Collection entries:
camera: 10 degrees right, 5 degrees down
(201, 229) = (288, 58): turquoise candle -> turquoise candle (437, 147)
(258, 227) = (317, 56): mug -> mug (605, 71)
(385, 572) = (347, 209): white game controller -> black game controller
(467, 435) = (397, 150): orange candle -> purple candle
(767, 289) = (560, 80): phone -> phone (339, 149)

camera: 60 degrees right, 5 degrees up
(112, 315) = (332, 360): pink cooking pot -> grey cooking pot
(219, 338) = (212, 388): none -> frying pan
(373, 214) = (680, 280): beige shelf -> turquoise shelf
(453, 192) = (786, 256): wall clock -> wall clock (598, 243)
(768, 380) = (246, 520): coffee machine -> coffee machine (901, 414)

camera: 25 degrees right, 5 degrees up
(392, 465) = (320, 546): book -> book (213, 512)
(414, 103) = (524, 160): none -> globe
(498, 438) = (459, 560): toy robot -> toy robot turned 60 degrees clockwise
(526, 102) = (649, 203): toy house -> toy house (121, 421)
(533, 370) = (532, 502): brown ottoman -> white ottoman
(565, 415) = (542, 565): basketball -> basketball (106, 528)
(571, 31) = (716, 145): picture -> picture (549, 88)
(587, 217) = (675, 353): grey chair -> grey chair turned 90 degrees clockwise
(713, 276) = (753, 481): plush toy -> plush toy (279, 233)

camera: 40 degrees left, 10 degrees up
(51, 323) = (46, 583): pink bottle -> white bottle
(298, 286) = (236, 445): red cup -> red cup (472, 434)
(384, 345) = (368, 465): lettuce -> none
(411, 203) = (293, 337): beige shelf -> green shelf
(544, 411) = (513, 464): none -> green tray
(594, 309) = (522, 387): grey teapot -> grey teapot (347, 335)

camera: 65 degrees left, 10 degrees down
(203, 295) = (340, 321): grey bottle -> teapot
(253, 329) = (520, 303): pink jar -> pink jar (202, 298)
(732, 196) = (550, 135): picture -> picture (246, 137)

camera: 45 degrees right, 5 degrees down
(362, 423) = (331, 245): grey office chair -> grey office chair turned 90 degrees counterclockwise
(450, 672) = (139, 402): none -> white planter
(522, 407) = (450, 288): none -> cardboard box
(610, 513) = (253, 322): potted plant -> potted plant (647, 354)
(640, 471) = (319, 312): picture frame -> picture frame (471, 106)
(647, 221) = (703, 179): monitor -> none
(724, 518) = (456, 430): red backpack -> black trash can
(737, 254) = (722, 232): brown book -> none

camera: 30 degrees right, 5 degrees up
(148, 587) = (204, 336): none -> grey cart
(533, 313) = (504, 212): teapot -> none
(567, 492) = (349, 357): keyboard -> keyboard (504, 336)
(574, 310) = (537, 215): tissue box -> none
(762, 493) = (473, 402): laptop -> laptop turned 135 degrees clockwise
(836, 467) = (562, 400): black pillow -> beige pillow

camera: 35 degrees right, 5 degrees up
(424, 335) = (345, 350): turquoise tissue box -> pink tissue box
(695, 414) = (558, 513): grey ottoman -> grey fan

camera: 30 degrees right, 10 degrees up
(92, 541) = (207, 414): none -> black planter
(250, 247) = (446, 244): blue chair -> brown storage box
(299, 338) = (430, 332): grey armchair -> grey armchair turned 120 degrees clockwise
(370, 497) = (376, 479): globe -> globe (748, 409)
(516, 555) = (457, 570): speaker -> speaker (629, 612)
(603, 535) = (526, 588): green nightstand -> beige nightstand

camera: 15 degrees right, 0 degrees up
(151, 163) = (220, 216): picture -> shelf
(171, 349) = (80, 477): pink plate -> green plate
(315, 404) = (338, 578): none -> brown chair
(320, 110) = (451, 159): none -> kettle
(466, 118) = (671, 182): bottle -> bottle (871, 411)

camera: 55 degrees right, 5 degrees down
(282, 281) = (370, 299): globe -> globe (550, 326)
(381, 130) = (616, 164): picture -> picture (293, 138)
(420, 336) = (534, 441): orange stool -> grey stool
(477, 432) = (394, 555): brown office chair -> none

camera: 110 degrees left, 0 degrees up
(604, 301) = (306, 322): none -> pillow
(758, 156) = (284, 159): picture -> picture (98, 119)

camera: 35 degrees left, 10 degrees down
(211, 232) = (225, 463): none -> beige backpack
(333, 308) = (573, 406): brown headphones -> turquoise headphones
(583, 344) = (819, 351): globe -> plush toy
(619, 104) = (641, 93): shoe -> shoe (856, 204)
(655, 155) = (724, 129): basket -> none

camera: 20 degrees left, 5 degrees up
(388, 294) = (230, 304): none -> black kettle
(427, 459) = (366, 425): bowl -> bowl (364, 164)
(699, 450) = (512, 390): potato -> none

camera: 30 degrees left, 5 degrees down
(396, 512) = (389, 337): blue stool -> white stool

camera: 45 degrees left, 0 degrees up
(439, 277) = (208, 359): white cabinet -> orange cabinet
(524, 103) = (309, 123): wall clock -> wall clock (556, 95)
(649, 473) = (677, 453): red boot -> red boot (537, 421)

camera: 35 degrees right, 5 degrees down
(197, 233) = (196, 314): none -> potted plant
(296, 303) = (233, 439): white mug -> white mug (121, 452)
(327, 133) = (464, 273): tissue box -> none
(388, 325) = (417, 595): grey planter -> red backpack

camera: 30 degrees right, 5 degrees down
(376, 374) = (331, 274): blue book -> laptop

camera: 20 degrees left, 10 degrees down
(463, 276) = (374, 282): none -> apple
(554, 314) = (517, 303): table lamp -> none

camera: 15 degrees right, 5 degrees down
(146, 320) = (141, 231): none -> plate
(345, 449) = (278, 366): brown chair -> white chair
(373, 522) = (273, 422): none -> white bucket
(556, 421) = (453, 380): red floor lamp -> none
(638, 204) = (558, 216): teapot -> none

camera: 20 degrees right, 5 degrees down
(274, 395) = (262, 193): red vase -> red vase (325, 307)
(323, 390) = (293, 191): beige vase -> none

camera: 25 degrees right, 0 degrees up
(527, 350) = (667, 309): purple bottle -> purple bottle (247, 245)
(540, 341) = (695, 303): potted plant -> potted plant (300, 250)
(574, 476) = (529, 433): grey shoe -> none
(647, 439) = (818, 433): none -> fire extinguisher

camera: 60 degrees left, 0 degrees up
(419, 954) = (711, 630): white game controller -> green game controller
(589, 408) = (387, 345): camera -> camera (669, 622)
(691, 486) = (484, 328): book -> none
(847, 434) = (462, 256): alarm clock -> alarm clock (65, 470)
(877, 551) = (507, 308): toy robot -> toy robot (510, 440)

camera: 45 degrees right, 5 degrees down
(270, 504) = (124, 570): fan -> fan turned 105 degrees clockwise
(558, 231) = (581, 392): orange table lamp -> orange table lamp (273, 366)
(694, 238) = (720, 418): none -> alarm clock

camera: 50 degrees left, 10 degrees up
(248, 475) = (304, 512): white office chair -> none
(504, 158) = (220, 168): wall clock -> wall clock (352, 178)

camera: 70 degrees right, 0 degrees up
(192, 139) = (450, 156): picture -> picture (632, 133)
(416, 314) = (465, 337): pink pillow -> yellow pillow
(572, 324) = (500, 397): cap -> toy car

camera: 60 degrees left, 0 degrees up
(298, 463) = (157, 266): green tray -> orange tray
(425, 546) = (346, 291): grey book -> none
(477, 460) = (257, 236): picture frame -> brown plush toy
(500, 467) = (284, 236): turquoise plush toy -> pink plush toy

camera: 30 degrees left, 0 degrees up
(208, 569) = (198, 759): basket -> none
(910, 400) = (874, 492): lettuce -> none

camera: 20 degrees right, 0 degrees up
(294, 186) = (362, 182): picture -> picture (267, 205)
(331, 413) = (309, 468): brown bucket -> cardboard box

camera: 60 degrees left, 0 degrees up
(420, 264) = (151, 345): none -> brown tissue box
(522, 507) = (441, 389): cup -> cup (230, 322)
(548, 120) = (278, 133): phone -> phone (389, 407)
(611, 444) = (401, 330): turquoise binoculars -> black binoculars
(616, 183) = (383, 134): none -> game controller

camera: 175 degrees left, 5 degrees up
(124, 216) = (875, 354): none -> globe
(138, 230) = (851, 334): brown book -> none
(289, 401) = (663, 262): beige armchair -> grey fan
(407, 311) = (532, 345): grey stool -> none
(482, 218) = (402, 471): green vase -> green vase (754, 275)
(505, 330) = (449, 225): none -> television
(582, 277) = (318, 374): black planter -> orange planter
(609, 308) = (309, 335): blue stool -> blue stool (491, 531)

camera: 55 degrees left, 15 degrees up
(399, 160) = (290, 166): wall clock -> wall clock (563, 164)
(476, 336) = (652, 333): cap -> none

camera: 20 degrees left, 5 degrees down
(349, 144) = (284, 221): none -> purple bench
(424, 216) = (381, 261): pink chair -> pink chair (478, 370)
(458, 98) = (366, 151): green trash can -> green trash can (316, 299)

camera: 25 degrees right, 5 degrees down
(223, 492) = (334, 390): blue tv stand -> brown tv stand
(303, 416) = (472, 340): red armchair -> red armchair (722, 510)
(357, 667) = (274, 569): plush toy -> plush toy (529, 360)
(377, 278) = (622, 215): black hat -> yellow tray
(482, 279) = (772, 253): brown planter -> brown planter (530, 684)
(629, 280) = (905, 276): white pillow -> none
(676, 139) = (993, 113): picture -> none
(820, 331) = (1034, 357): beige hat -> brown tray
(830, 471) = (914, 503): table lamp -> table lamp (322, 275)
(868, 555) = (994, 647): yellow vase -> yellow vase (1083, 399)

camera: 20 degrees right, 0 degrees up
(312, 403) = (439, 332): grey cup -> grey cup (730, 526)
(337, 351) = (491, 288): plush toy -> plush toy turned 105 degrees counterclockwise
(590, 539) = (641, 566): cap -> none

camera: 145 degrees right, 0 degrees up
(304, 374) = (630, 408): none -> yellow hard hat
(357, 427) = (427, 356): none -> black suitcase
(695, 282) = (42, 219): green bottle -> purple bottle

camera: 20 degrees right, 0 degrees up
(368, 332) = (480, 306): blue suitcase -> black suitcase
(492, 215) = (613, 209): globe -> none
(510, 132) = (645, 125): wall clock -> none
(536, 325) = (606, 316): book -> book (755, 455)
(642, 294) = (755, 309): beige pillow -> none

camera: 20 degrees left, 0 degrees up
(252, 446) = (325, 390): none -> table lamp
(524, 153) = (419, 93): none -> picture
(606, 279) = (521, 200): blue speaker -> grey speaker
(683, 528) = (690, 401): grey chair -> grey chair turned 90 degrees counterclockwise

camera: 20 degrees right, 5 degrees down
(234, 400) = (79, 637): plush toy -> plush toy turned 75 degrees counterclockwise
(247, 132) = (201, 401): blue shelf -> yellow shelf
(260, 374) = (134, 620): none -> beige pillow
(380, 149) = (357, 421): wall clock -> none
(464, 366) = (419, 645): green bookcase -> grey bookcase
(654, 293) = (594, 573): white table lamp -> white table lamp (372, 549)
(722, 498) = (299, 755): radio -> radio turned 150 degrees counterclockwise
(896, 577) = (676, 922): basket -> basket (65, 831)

**REQUIREMENT**:
Exact duplication is required for the lines above, from the line that contains "(427, 459) = (366, 425): bowl" to the line that contains "(327, 133) = (464, 273): tissue box -> none", inclusive; omit all others.

**RESPONSE BOX**:
(427, 459) = (366, 425): bowl -> bowl (364, 164)
(699, 450) = (512, 390): potato -> none

camera: 30 degrees left, 5 degrees down
(396, 512) = (389, 337): blue stool -> white stool

camera: 45 degrees left, 0 degrees up
(439, 277) = (208, 359): white cabinet -> orange cabinet
(524, 103) = (309, 123): wall clock -> wall clock (556, 95)
(649, 473) = (677, 453): red boot -> red boot (537, 421)

camera: 35 degrees right, 5 degrees down
(197, 233) = (196, 314): none -> potted plant
(296, 303) = (233, 439): white mug -> white mug (121, 452)
(327, 133) = (464, 273): tissue box -> none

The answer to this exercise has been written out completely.